# Goal of the exercise
Would you copy the lines below exactly and omit the images?

# Provided data
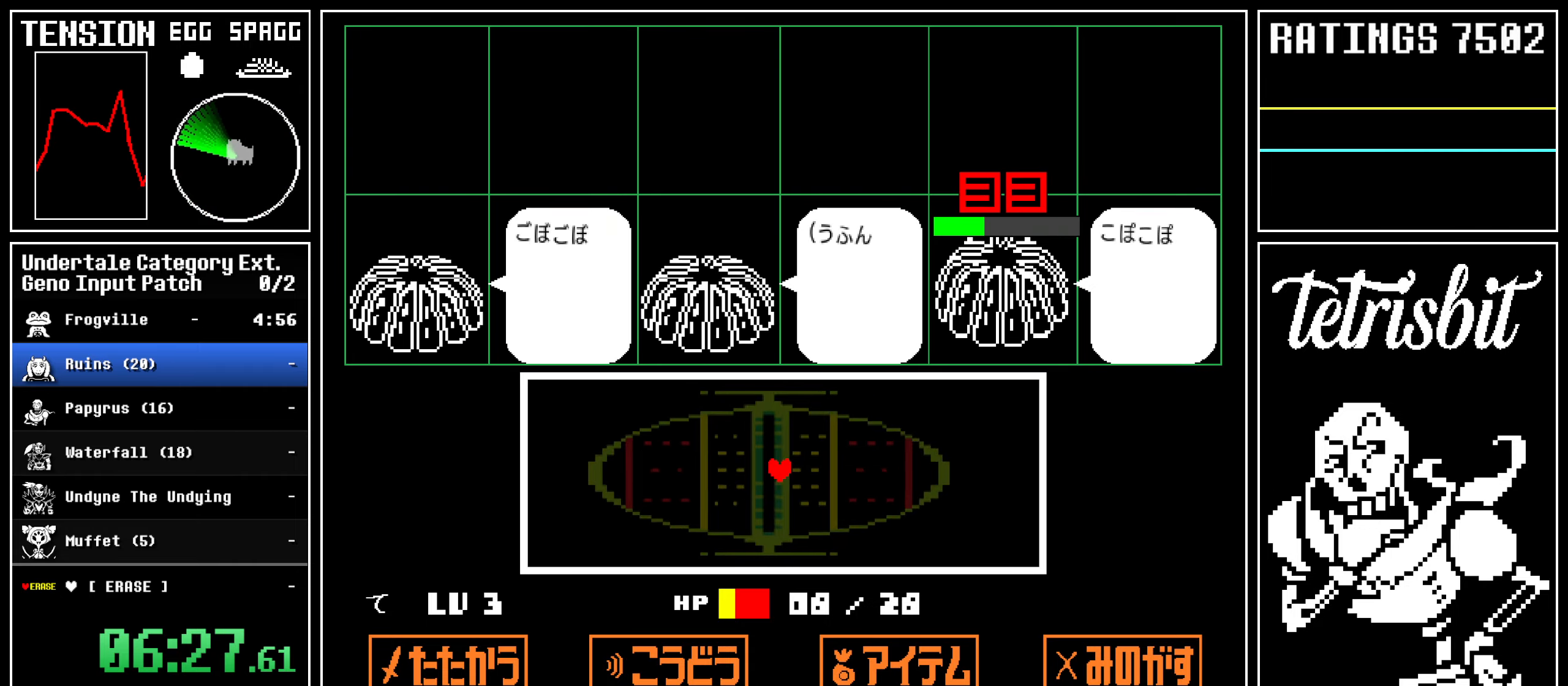
{"keys": ["z"], "events": [[17, "return", "up"], [33, "z", "down"], [83, "z", "up"], [117, "return", "down"], [150, "return", "up"], [167, "z", "down"], [217, "z", "up"], [250, "return", "down"], [267, "return", "up"], [300, "z", "down"], [367, "z", "up"], [383, "return", "down"], [417, "return", "up"], [417, "z", "down"]]}
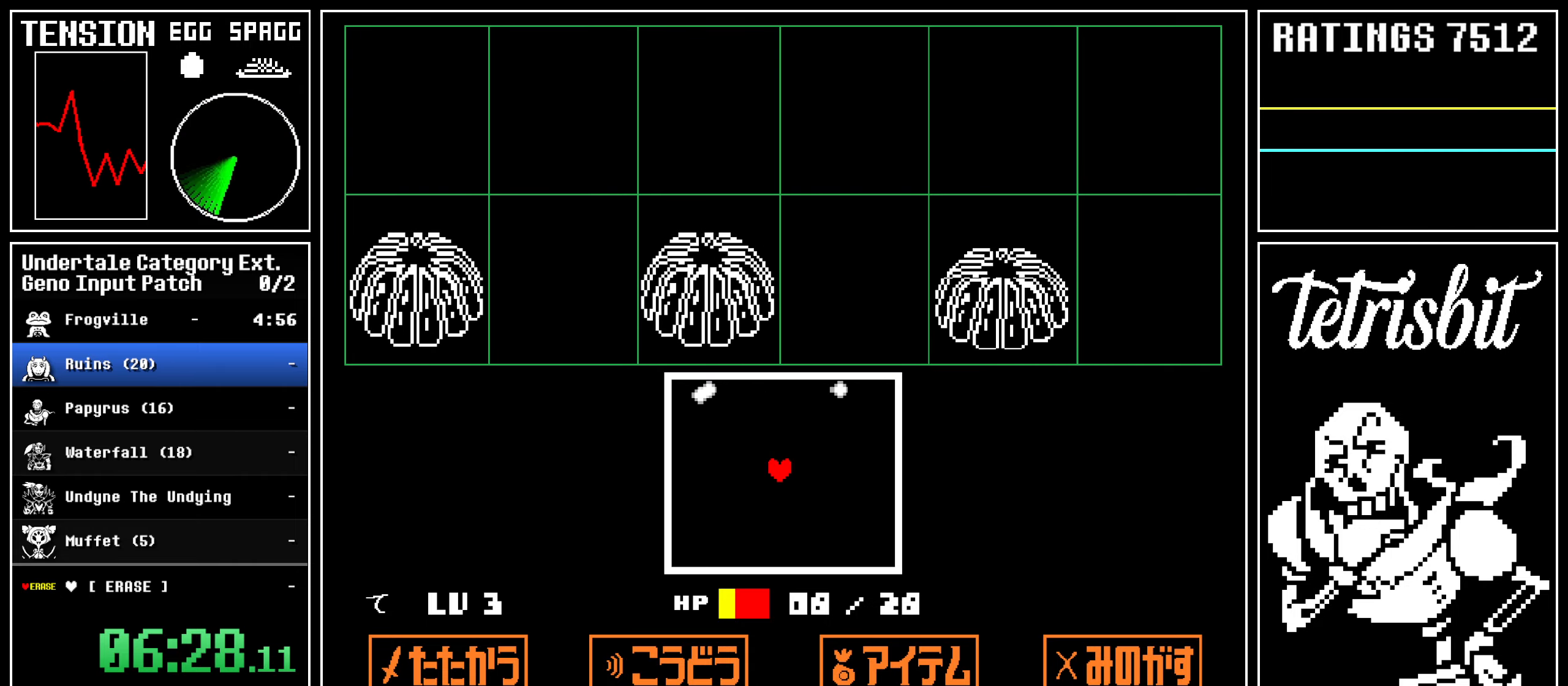
{"keys": [], "events": [[67, "z", "up"]]}
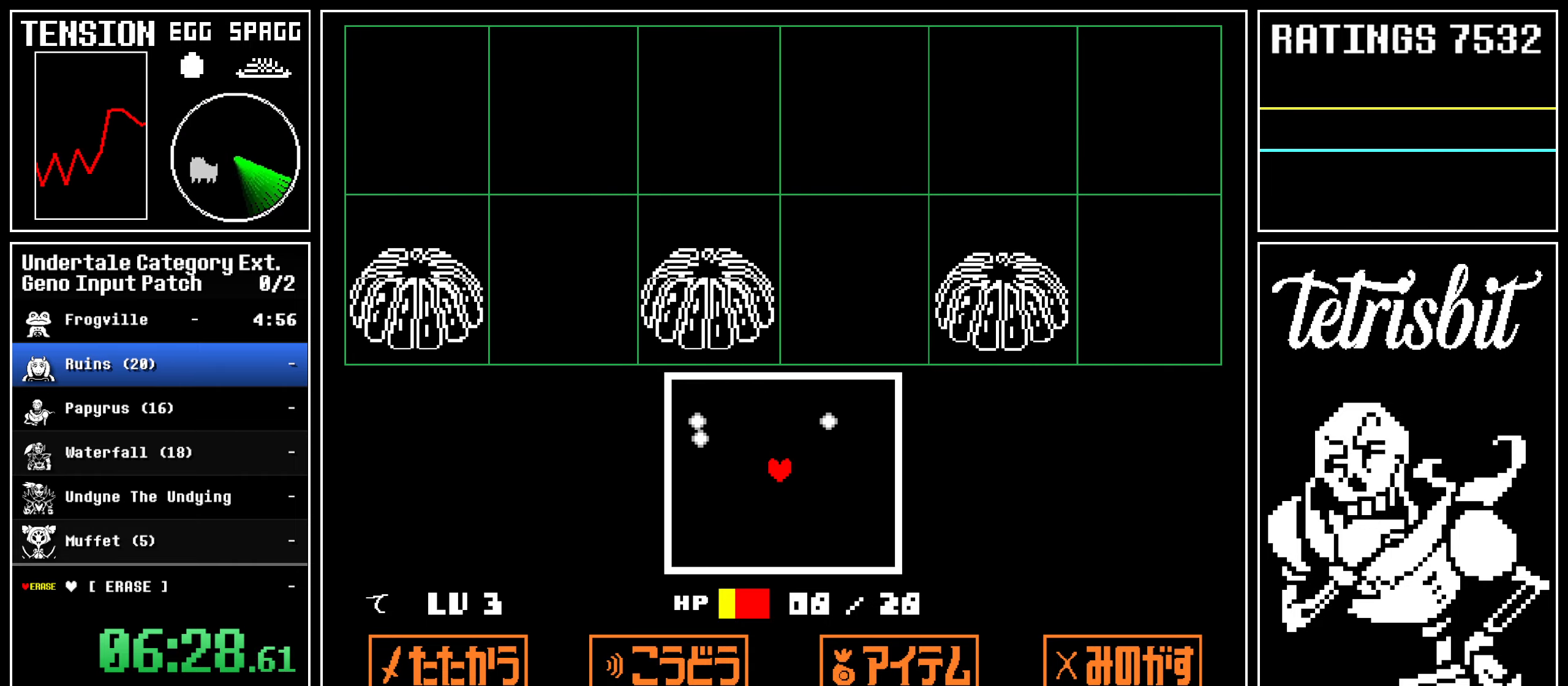
{"keys": [], "events": []}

# Solution to this task
{"keys": ["z"], "events": [[17, "return", "up"], [33, "z", "down"], [83, "z", "up"], [117, "return", "down"], [150, "return", "up"], [167, "z", "down"], [217, "z", "up"], [250, "return", "down"], [267, "return", "up"], [300, "z", "down"], [367, "z", "up"], [383, "return", "down"], [417, "return", "up"], [417, "z", "down"]]}
{"keys": [], "events": [[67, "z", "up"]]}
{"keys": [], "events": []}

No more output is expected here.